Your answer must be the exact lines from the one holding "ring mcp: (260, 232)" through the end of the entries, with no pictures.

Records for this exercise section start

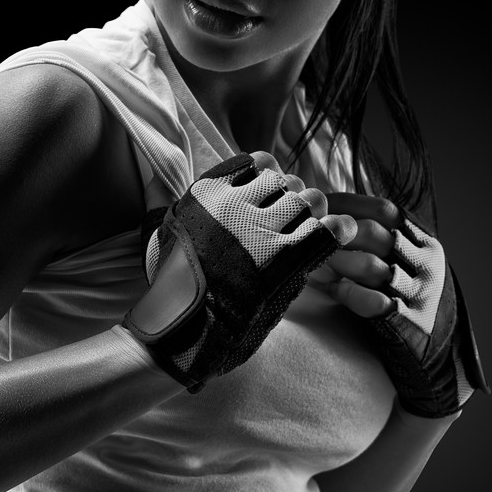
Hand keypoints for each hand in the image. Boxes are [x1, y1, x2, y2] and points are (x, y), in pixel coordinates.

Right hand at [123, 151, 355, 392]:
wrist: (181, 329)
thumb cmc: (171, 285)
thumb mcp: (163, 230)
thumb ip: (163, 198)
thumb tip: (154, 173)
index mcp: (207, 193)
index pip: (259, 162)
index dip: (272, 177)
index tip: (271, 194)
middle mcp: (235, 205)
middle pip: (287, 182)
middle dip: (295, 198)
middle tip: (291, 221)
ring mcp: (260, 232)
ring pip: (310, 201)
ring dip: (315, 215)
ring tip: (308, 232)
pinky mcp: (283, 262)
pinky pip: (327, 230)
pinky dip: (338, 230)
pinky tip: (338, 235)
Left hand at [314, 193, 488, 416]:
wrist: (440, 354)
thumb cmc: (408, 302)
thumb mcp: (402, 265)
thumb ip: (373, 244)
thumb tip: (323, 218)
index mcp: (422, 243)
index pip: (384, 211)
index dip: (347, 206)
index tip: (316, 206)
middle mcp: (424, 263)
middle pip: (374, 234)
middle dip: (334, 233)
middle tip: (303, 235)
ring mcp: (419, 293)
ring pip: (372, 266)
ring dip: (336, 262)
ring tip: (311, 261)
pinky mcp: (408, 322)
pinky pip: (374, 303)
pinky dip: (349, 293)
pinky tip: (333, 289)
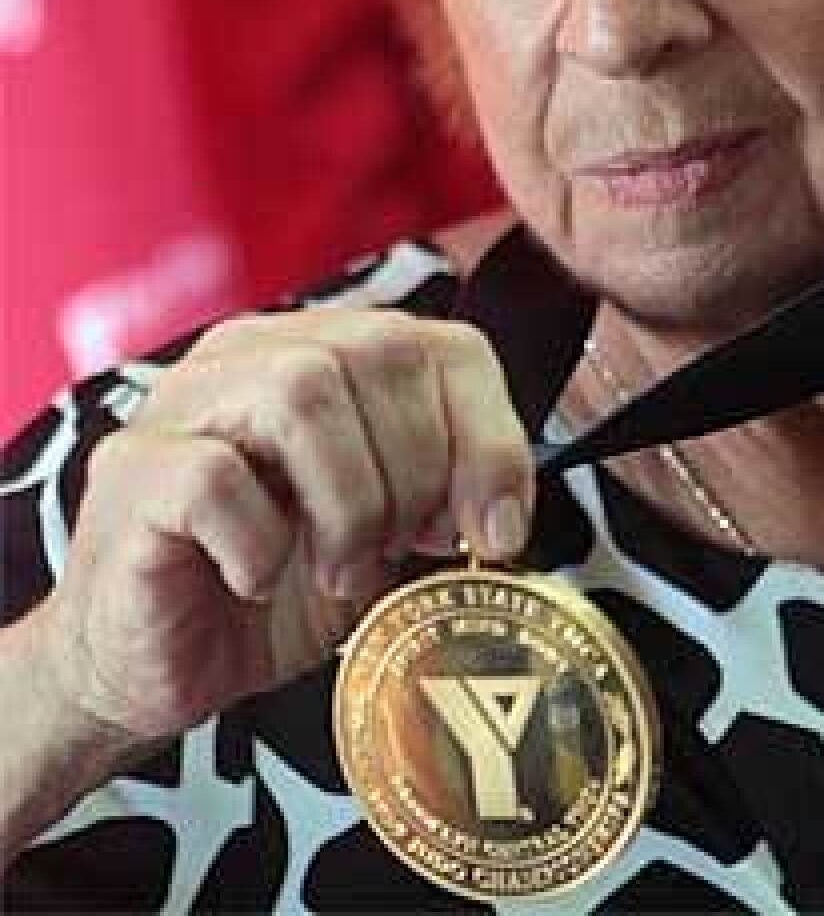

Records for this exercise section end

### Solution for this exercise
ring mcp: (260, 232)
ring pip: (310, 201)
ring dip: (315, 215)
ring tip: (308, 232)
pinky mcp: (283, 262)
pinky pip: (327, 230)
pinky dip: (338, 230)
pinky tip: (338, 235)
Left hand at [314, 193, 488, 416]:
wrist: (440, 354)
thumb cmc: (408, 302)
thumb mcp: (402, 265)
thumb ip: (373, 244)
thumb tip: (323, 218)
index mcp: (422, 243)
index pip: (384, 211)
index dip: (347, 206)
index tip: (316, 206)
middle mcp: (424, 263)
middle pip: (374, 234)
middle dip: (334, 233)
middle tip: (303, 235)
ring mcp: (419, 293)
ring pip: (372, 266)
ring dip: (336, 262)
ring tip: (311, 261)
pinky mcp: (408, 322)
pinky pip: (374, 303)
pinky dip: (349, 293)
pinky tip: (333, 289)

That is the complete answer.